* Document extract *
These options can be used with any command:

<ParamField path="--verbose" type="boolean" default="false">
  Enable verbose logging (Aliases: `-v`)
</ParamField>

<ParamField path="--server">
  Fireworks API server hostname or URL (e.g., dev.api.fireworks.ai or [https://dev.api.fireworks.ai](https://dev.api.fireworks.ai))
</ParamField>

## Commands

### `ep logs`

Serve logs with file watching and real-time updates

<ParamField path="--port" type="number" default="8000">
  Port to bind to (default: 8000)
</ParamField>

<ParamField path="--debug" type="boolean" default="false">
  Enable debug mode
</ParamField>

<ParamField path="--disable-elasticsearch-setup" type="boolean" default="false">
  Disable Elasticsearch setup
</ParamField>

<ParamField path="--use-env-elasticsearch-config" type="boolean" default="false">
  Use env vars for Elasticsearch config (requires ELASTICSEARCH\_URL, ELASTICSEARCH\_API\_KEY, ELASTICSEARCH\_INDEX\_NAME)
</ParamField>

<ParamField path="--use-fireworks" type="boolean" default="false">
  Force Fireworks tracing backend for logs UI (overrides env auto-detection)
</ParamField>

<ParamField path="--use-elasticsearch" type="boolean" default="false">
  Force Elasticsearch backend for logs UI (overrides env auto-detection)
</ParamField>

### `ep upload`

Scan for evaluation tests, select, and upload as Fireworks evaluators

<ParamField path="--path" type="string" default=".">
  Path to search for evaluation tests (default: current directory)
</ParamField>

<ParamField path="--entry">
  Entrypoint of evaluation test to upload (module:function or path::function). For multiple, separate by commas.
</ParamField>

<ParamField path="--yes" type="boolean" default="false">
  Non-interactive: upload all discovered evaluation tests (Aliases: `-y`)
</ParamField>

<ParamField path="--env-file">
  Path to .env file containing secrets to upload (default: .env in current directory)
</ParamField>

<ParamField path="--force" type="boolean" default="false">
  Overwrite existing evaluator with the same ID
</ParamField>

<ParamField path="--evaluator-default-dataset" type="string">
  Default dataset to use with this evaluator (Aliases: `--default-dataset`)
</ParamField>

<ParamField path="--evaluator-description" type="string">
  Description for evaluator (Aliases: `--description`)
</ParamField>

<ParamField path="--evaluator-display-name" type="string">
  Display name for evaluator (defaults to ID) (Aliases: `--name`, `--display-name`)
</ParamField>

<ParamField path="--evaluator-entry-point" type="string">
  Pytest-style entrypoint (e.g., test\_file.py::test\_func). Auto-detected if not provided. (Aliases: `--entry-point`)
</ParamField>

<ParamField path="--evaluator-requirements" type="string">
  Requirements for evaluator (auto-detected from requirements.txt if not provided) (Aliases: `--requirements`)

* Problems to solve *
1. Quote the part of the command-line reference that opens with the words containing "Scan for evaluation" and closes with "(default: current directory)".
2. Please count the lines in the records that contain the string "name", and reply with only the number.

* Data shown *

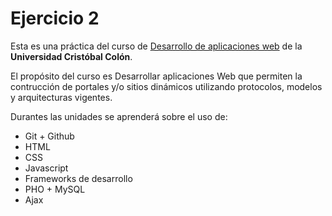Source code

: # Ejercicio 2
Esta es una práctica del curso de [Desarrollo de aplicaciones web](https://av-exactas.ucc.mx/course/view.php?id=296#section-1) de la **Universidad Cristóbal Colón**.

El propósito del curso es Desarrollar aplicaciones Web que permiten la contrucción de portales y/o sitios dinámicos utilizando protocolos, modelos y arquitecturas vigentes.

Durantes las unidades se aprenderá sobre el uso de:

* Git + Github
* HTML
* CSS
* Javascript
* Frameworks de desarrollo
* PHO + MySQL
* Ajax
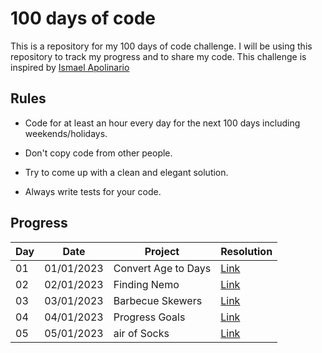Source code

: # 100 days of code

This is a repository for my 100 days of code challenge. I will be using this repository to track my progress and to share my code.
This challenge is inspired by [Ismael Apolinario](https://github.com/IAPOLINARIO/100-days-of-code)

## Rules

- Code for at least an hour every day for the next 100 days including weekends/holidays.

- Don't copy code from other people.

- Try to come up with a clean and elegant solution.

- Always write tests for your code.

## Progress

| Day | Date       | Project             | Resolution                                                                   |
| --- | ---------- | ------------------- | ---------------------------------------------------------------------------- |
| 01  | 01/01/2023 | Convert Age to Days | [Link](./month-01/day01/index.js) |
| 02  | 02/01/2023 | Finding Nemo | [Link](./month-01/day02/index.js) |
| 03  | 03/01/2023 | Barbecue Skewers  | [Link](./month-01/day03/index.js) |
| 04  | 04/01/2023 | Progress Goals | [Link](./month-01/day04/index.js) |
| 05  | 05/01/2023 | air of Socks  | [Link](./month-01/day05/index.js) |
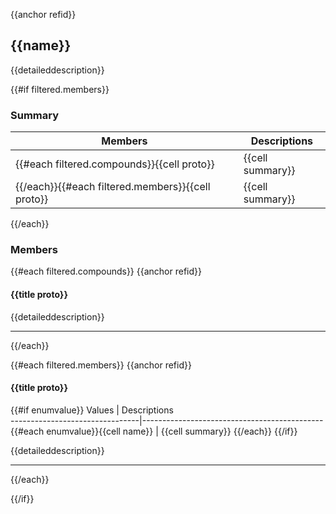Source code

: {{anchor refid}}

## {{name}}

{{detaileddescription}}

{{#if filtered.members}}

### Summary

 Members                        | Descriptions                                
--------------------------------|---------------------------------------------
{{#each filtered.compounds}}{{cell proto}}        | {{cell summary}}
{{/each}}{{#each filtered.members}}{{cell proto}} | {{cell summary}}
{{/each}}

### Members

{{#each filtered.compounds}}
{{anchor refid}}

#### {{title proto}} 

{{detaileddescription}}

-----------------------------------

{{/each}}

{{#each filtered.members}}
{{anchor refid}}

#### {{title proto}}

{{#if enumvalue}}
 Values                         | Descriptions                                
--------------------------------|---------------------------------------------
{{#each enumvalue}}{{cell name}}            | {{cell summary}}
{{/each}}
{{/if}}

{{detaileddescription}}

-----------------------------------

{{/each}}

{{/if}}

* Expected responses *
1.
Scan for evaluation tests, select, and upload as Fireworks evaluators

<ParamField path="--path" type="string" default=".">
  Path to search for evaluation tests (default: current directory)

2. 2